Short exercise:
Lay out the listing below as a Markdown table with two columns, Row and Line. Give each non-blank line its own numbered row and leave out blank lines.
**** Stored data ****
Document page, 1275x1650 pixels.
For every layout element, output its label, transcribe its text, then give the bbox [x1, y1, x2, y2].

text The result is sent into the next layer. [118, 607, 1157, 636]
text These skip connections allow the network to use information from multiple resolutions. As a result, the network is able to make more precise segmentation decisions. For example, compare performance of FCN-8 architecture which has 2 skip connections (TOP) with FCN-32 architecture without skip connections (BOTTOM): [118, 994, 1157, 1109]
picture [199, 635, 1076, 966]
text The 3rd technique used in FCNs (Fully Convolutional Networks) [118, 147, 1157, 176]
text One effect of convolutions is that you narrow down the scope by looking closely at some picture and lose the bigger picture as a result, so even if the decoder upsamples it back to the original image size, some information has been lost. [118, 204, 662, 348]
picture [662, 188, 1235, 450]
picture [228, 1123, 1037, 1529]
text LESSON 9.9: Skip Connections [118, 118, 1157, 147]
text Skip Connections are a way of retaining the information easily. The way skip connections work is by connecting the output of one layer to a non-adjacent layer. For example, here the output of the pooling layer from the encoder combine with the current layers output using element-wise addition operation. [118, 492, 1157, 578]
****
Solved exercise:
| Row | Line |
|---|---|
| 1 | Document page, 1275x1650 pixels. |
| 2 | For every layout element, output its label, transcribe its text, then give the bbox [x1, y1, x2, y2]. |
| 3 | text The result is sent into the next layer. [118, 607, 1157, 636] |
| 4 | text These skip connections allow the network to use information from multiple resolutions. As a result, the network is able to make more precise segmentation decisions. For example, compare performance of FCN-8 architecture which has 2 skip connections (TOP) with FCN-32 architecture without skip connections (BOTTOM): [118, 994, 1157, 1109] |
| 5 | picture [199, 635, 1076, 966] |
| 6 | text The 3rd technique used in FCNs (Fully Convolutional Networks) [118, 147, 1157, 176] |
| 7 | text One effect of convolutions is that you narrow down the scope by looking closely at some picture and lose the bigger picture as a result, so even if the decoder upsamples it back to the original image size, some information has been lost. [118, 204, 662, 348] |
| 8 | picture [662, 188, 1235, 450] |
| 9 | picture [228, 1123, 1037, 1529] |
| 10 | text LESSON 9.9: Skip Connections [118, 118, 1157, 147] |
| 11 | text Skip Connections are a way of retaining the information easily. The way skip connections work is by connecting the output of one layer to a non-adjacent layer. For example, here the output of the pooling layer from the encoder combine with the current layers output using element-wise addition operation. [118, 492, 1157, 578] |